Barter & Petrobarter

‘Barter’, as US anthropologist David Graeber (2011) and others have noted, is not an economic technique that pre-exists capitalism. The commonly assumed teleological subsumption of barter into money, neatly subordinates alternate political economies to the economic metaphysics of the North Atlantic. This should be avoided, as should just about all theoretical subsumptions… Instead, barter should be seen as coeval to other forms of exchange to which it may relate, supplement or stand in opposition. Indeed, Douglas Rogers, another US anthropologist, will speak of “barter articulat[ing] with currency” (2014, p. 133) and in this fashion alludes to the manner in which ‘petrobarter’ may contribute to the making of complex economic realities. This is an important theme that should allow us to show how petrobartering enacts, through the Venezuelan backed Petrocaribe oil energy cooperation program, a particular economic reality. Rogers has for several years studied petrobartering in the Russian context in the early years after the fall of the Soviet Union.
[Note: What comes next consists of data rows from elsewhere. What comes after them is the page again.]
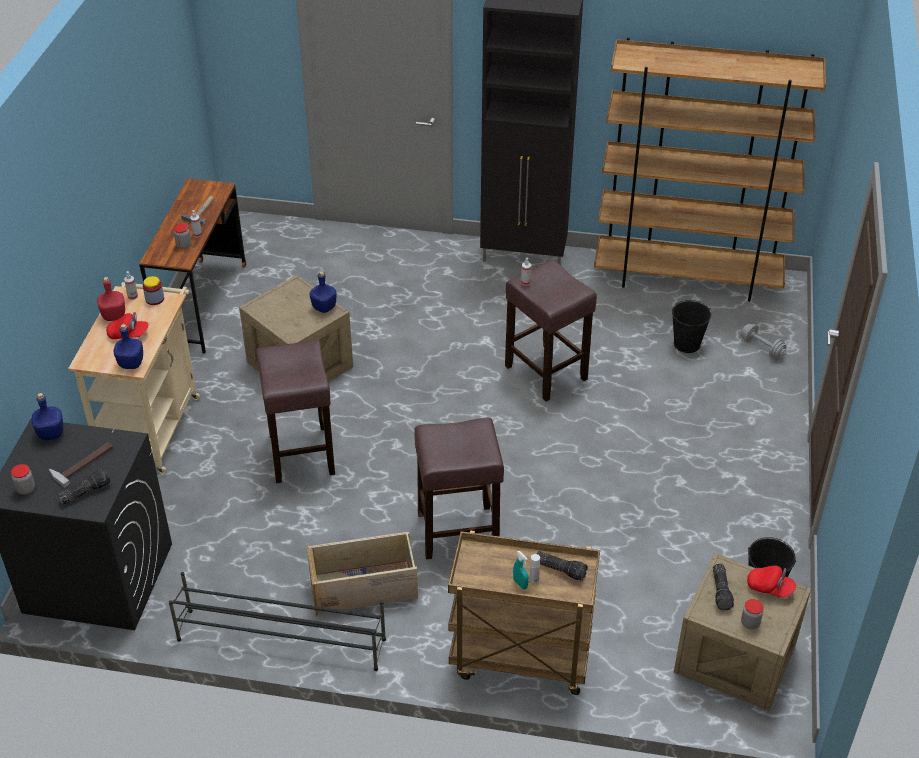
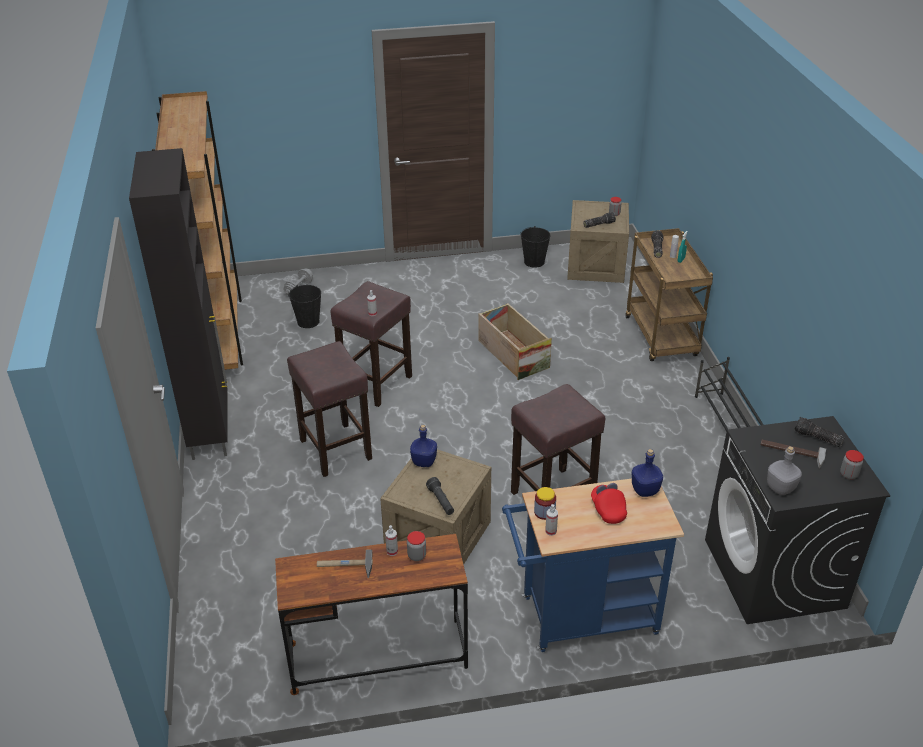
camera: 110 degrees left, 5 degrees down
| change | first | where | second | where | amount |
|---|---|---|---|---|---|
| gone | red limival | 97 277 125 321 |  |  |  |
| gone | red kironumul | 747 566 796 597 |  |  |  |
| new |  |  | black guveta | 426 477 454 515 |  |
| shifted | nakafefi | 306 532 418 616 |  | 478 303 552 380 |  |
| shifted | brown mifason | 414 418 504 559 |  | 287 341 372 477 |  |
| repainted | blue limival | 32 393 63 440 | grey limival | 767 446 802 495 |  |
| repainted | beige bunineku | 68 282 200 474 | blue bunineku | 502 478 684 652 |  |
The image makes a direct reference to the exchanges between Venezuela and Nicaragua, and Dominican Republic, where black beans or caraotas and black gold have been at the centre of the novel economic practice between all three countries. In the case of the Dominican Republic, after several years, Venezuela agreed to sell the $4 billion owed to it by the Dominican Republic for $1.7 billion to Goldman Sachs in January 2015.

I have taken the term ‘pertrobartering’ from Rogers and intend to develop in a somehwat broader manner, not only in relation to the Venezuelan case of Petrocaribe, where exchanges are clearly visible, and barter is more or less spoken about in direct terms, but also with reference to the now defunct Ecuadorean case of the Yasuní-ITT Initiative, where less visible ane controversial exchanges premised on oil where also at stake.

For its original formulation, see Douglas Rogers, “Petrobarter: Oil, Inequality, and the Political Imagination in and after the Cold War,” Current Anthropology 55 (2014), 131-153.